## Task item
In the records that follow, find each line with "more" and pull it out.

(Source records)
BEGIN

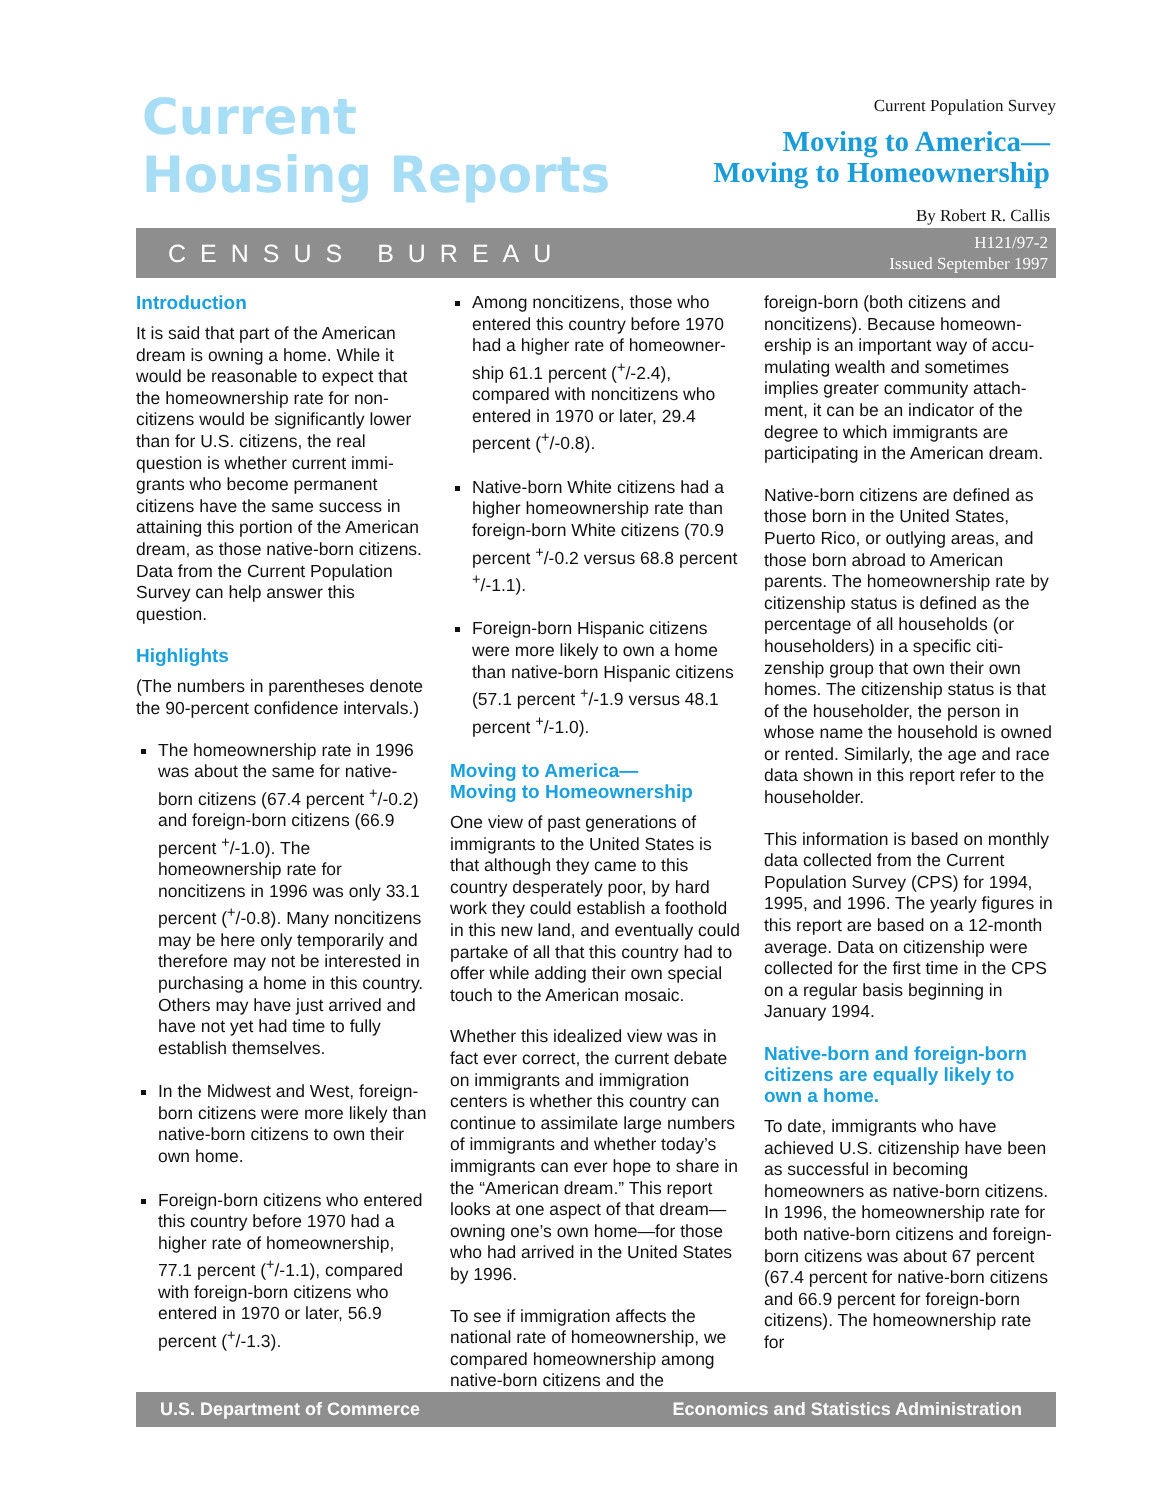Current
Housing Reports
Current Population Survey
Moving to America—
Moving to Homeownership
By Robert R. Callis
CENSUS BUREAU H121/97-2
Issued September 1997
Introduction
It is said that part of the American dream is owning a home. While it would be reasonable to expect that the homeownership rate for non­citizens would be significantly lower than for U.S. citizens, the real question is whether current immi­grants who become permanent citizens have the same success in attaining this portion of the American dream, as those native-born citizens. Data from the Current Population Survey can help answer this question.
Highlights
(The numbers in parentheses denote the 90-percent confidence intervals.)
The homeownership rate in 1996 was about the same for native-born citizens (67.4 percent <sup>+</sup>/-0.2) and foreign-born citizens (66.9 percent <sup>+</sup>/-1.0). The homeownership rate for noncitizens in 1996 was only 33.1 percent (<sup>+</sup>/-0.8). Many noncitizens may be here only temporarily and therefore may not be interested in purchasing a home in this country. Others may have just arrived and have not yet had time to fully establish themselves.
In the Midwest and West, foreign-born citizens were more likely than native-born citizens to own their own home.
Foreign-born citizens who entered this country before 1970 had a higher rate of home­ownership, 77.1 percent (<sup>+</sup>/-1.1), compared with foreign-born citizens who entered in 1970 or later, 56.9 percent (<sup>+</sup>/-1.3).
Among noncitizens, those who entered this country before 1970 had a higher rate of homeowner­ship 61.1 percent (<sup>+</sup>/-2.4), compared with noncitizens who entered in 1970 or later, 29.4 percent (<sup>+</sup>/-0.8).
Native-born White citizens had a higher homeownership rate than foreign-born White citizens (70.9 percent <sup>+</sup>/-0.2 versus 68.8 percent <sup>+</sup>/-1.1).
Foreign-born Hispanic citizens were more likely to own a home than native-born Hispanic citizens (57.1 percent <sup>+</sup>/-1.9 versus 48.1 percent <sup>+</sup>/-1.0).
Moving to America—
Moving to Homeownership
One view of past generations of immigrants to the United States is that although they came to this country desperately poor, by hard work they could establish a foot­hold in this new land, and eventu­ally could partake of all that this country had to offer while adding their own special touch to the American mosaic.
Whether this idealized view was in fact ever correct, the current de­bate on immigrants and immigra­tion centers is whether this country can continue to assimilate large numbers of immigrants and wheth­er today’s immigrants can ever hope to share in the “American dream.” This report looks at one aspect of that dream—owning one’s own home—for those who had arrived in the United States by 1996.
To see if immigration affects the national rate of homeownership, we compared homeownership among native-born citizens and the
foreign-born (both citizens and noncitizens). Because homeown­ership is an important way of accu­mulating wealth and sometimes implies greater community attach­ment, it can be an indicator of the degree to which immigrants are participating in the American dream.
Native-born citizens are defined as those born in the United States, Puerto Rico, or outlying areas, and those born abroad to American parents. The homeownership rate by citizenship status is defined as the percentage of all households (or householders) in a specific citi­zenship group that own their own homes. The citizenship status is that of the householder, the person in whose name the household is owned or rented. Similarly, the age and race data shown in this report refer to the householder.
This information is based on monthly data collected from the Current Population Survey (CPS) for 1994, 1995, and 1996. The yearly figures in this report are based on a 12-month average. Data on citizenship were collected for the first time in the CPS on a regular basis beginning in January 1994.
Native-born and foreign-born citizens are equally likely to own a home.
To date, immigrants who have achieved U.S. citizenship have been as successful in becoming homeowners as native-born citi­zens. In 1996, the homeownership rate for both native-born citizens and foreign-born citizens was about 67 percent (67.4 percent for native-born citizens and 66.9 per­cent for foreign-born citizens). The homeownership rate for
U.S. Department of Commerce Economics and Statistics Administration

END

## Answer below
In the Midwest and West, foreign-born citizens were more likely than native-born citizens to own their own home.
Foreign-born Hispanic citizens were more likely to own a home than native-born Hispanic citizens (57.1 percent <sup>+</sup>/-1.9 versus 48.1 percent <sup>+</sup>/-1.0).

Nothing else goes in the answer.